Exercise requirements: Among the entries below, please repeat exactly and only the lines from the line containing "M91,932L268,1157" to the line containing "M0,1538L78,1641C81,1647 83,1654 78,1660C69,1672", both lines included.

Input records:
——

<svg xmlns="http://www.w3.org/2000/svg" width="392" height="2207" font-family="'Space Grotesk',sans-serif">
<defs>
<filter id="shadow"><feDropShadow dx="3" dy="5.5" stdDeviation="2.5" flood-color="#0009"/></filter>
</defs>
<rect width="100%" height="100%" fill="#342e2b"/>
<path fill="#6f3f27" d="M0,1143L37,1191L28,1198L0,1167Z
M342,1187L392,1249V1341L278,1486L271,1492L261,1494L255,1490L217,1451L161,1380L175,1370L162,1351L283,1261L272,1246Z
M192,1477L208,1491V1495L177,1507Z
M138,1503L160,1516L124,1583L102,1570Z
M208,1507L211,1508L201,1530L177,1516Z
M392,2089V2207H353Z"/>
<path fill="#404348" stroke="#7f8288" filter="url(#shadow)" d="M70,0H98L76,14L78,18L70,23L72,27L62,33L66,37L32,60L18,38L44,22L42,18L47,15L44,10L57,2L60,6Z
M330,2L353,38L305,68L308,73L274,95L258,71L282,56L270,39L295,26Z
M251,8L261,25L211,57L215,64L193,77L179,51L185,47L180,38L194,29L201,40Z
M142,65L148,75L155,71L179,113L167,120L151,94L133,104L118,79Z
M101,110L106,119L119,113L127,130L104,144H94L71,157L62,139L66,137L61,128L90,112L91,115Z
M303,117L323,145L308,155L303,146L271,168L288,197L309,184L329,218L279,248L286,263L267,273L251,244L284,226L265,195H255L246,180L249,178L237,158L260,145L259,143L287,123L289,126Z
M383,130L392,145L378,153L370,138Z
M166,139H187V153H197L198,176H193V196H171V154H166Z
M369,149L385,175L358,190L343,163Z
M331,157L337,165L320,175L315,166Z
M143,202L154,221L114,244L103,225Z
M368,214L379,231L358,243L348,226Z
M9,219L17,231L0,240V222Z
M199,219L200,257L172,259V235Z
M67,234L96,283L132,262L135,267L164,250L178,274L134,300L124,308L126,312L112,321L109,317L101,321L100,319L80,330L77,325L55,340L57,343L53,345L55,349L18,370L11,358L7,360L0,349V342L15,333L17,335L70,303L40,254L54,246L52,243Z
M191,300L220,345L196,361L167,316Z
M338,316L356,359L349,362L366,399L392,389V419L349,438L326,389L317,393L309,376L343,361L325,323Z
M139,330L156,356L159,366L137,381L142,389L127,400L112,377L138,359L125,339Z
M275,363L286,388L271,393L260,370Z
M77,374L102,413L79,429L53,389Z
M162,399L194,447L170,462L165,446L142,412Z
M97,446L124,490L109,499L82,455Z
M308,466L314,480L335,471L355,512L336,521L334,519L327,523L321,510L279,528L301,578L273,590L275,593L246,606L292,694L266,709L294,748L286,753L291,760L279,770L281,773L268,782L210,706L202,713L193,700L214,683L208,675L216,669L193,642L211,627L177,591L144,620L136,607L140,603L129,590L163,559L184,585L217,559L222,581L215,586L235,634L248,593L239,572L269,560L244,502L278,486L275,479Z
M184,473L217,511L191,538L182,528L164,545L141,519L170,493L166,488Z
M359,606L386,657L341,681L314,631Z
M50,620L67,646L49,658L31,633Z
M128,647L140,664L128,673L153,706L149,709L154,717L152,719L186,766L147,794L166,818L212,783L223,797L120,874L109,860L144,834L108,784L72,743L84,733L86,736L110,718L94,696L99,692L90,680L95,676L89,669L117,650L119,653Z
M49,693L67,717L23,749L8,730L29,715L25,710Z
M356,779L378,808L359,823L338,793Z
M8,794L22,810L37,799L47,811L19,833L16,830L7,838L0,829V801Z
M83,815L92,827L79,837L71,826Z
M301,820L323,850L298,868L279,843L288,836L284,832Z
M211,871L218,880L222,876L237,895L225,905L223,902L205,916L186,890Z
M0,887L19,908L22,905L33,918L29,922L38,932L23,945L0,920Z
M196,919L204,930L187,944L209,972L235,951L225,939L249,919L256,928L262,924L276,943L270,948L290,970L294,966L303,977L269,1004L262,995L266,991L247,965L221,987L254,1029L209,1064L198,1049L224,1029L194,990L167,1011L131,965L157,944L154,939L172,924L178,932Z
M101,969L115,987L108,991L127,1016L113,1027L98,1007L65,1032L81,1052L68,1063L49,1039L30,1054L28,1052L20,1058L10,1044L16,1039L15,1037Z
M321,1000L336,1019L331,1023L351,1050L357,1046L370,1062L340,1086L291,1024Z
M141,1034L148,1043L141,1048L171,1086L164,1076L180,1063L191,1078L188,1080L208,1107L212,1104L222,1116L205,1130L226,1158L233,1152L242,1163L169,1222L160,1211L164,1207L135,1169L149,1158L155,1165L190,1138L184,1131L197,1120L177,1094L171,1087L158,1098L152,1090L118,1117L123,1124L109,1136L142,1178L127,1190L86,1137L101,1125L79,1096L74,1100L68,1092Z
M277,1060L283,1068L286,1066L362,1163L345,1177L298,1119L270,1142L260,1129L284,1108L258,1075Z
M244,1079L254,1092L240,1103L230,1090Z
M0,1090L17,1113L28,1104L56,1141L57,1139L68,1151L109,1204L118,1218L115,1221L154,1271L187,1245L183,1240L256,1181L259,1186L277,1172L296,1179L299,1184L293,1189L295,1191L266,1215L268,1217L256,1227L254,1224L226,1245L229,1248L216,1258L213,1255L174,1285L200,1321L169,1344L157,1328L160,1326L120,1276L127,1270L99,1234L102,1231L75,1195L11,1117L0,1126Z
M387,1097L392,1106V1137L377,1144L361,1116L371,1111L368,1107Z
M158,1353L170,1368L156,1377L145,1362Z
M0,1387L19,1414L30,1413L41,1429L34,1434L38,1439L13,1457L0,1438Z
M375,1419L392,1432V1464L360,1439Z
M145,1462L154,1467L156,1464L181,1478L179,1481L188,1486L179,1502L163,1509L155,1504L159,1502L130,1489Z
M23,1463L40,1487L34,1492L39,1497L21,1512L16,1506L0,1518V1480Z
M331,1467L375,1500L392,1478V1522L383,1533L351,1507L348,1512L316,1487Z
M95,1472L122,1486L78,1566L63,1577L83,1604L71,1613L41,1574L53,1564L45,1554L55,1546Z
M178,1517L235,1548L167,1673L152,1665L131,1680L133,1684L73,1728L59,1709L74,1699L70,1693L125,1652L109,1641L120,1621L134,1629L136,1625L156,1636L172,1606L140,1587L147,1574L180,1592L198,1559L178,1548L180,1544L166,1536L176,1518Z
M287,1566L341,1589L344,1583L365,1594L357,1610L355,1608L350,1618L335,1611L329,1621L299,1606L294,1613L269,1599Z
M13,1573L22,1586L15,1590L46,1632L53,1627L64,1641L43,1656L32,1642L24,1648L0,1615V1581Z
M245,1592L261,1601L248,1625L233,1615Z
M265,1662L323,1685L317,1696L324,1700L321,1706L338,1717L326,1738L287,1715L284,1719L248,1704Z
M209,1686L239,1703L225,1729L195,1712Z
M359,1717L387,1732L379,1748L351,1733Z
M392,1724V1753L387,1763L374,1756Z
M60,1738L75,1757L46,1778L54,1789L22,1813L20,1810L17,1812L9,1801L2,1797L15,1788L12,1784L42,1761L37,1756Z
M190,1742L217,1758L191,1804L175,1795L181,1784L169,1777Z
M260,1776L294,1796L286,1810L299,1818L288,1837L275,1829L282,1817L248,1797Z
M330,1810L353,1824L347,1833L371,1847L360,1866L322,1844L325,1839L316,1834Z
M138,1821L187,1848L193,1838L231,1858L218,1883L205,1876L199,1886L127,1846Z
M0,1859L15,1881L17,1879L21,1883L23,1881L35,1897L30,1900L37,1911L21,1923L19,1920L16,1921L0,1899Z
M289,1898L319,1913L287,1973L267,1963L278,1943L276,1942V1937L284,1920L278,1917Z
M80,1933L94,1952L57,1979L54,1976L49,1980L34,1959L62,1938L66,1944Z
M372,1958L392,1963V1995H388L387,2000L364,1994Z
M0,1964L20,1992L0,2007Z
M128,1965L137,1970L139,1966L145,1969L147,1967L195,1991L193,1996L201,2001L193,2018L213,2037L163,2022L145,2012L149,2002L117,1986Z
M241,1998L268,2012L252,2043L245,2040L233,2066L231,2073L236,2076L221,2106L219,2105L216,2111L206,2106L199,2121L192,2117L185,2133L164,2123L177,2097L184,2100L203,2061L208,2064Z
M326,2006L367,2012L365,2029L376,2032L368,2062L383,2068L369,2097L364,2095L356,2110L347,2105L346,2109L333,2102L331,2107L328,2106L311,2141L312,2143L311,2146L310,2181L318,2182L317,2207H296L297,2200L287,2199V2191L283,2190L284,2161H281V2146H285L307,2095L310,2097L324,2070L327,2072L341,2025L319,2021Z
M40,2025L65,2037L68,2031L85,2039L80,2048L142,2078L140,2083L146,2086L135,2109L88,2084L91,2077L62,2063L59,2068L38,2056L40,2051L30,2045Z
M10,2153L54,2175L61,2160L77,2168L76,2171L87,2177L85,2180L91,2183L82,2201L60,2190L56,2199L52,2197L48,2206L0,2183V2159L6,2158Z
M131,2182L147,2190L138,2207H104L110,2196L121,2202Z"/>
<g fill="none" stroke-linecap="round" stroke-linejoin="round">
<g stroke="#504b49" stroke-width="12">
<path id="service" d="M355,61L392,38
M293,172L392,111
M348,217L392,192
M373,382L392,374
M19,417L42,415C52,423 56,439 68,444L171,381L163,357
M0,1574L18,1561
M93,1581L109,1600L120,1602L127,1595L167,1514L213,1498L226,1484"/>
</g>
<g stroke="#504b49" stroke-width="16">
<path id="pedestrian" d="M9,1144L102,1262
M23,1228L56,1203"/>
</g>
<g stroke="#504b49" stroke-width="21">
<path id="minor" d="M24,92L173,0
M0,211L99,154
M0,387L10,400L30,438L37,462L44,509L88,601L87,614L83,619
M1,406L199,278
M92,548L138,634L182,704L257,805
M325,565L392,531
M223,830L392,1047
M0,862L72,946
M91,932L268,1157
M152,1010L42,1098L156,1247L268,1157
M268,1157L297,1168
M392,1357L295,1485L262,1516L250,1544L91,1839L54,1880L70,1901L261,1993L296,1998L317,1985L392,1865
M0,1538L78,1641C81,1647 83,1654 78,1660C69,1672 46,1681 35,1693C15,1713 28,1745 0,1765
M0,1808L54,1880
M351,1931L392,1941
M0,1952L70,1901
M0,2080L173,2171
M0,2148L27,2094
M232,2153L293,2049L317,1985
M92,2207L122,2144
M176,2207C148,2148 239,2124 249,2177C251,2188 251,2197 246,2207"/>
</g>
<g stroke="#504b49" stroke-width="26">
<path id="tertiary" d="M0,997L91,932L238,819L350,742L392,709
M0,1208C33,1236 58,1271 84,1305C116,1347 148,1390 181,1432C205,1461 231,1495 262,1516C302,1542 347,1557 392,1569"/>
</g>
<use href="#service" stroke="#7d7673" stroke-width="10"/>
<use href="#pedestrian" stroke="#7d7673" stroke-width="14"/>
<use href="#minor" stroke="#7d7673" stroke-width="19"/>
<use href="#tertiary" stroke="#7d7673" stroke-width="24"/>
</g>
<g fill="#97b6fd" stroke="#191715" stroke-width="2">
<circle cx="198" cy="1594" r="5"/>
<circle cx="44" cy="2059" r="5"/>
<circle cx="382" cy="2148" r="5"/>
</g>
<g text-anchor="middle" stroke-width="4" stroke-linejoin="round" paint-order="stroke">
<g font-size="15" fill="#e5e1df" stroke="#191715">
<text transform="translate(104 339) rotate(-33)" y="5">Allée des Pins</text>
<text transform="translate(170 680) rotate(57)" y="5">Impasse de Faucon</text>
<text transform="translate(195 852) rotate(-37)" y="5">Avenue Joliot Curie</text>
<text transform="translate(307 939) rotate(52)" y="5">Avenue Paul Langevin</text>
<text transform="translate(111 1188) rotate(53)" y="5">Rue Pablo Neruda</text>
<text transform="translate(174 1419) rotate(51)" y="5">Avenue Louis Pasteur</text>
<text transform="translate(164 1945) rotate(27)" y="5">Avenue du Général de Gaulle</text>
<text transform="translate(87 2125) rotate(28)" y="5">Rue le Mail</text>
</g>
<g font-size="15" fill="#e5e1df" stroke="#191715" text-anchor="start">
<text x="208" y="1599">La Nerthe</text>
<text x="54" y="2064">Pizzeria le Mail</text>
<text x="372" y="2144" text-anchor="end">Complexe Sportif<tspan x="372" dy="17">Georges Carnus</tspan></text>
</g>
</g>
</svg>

——

Output below:
M91,932L268,1157
M152,1010L42,1098L156,1247L268,1157
M268,1157L297,1168
M392,1357L295,1485L262,1516L250,1544L91,1839L54,1880L70,1901L261,1993L296,1998L317,1985L392,1865
M0,1538L78,1641C81,1647 83,1654 78,1660C69,1672 46,1681 35,1693C15,1713 28,1745 0,1765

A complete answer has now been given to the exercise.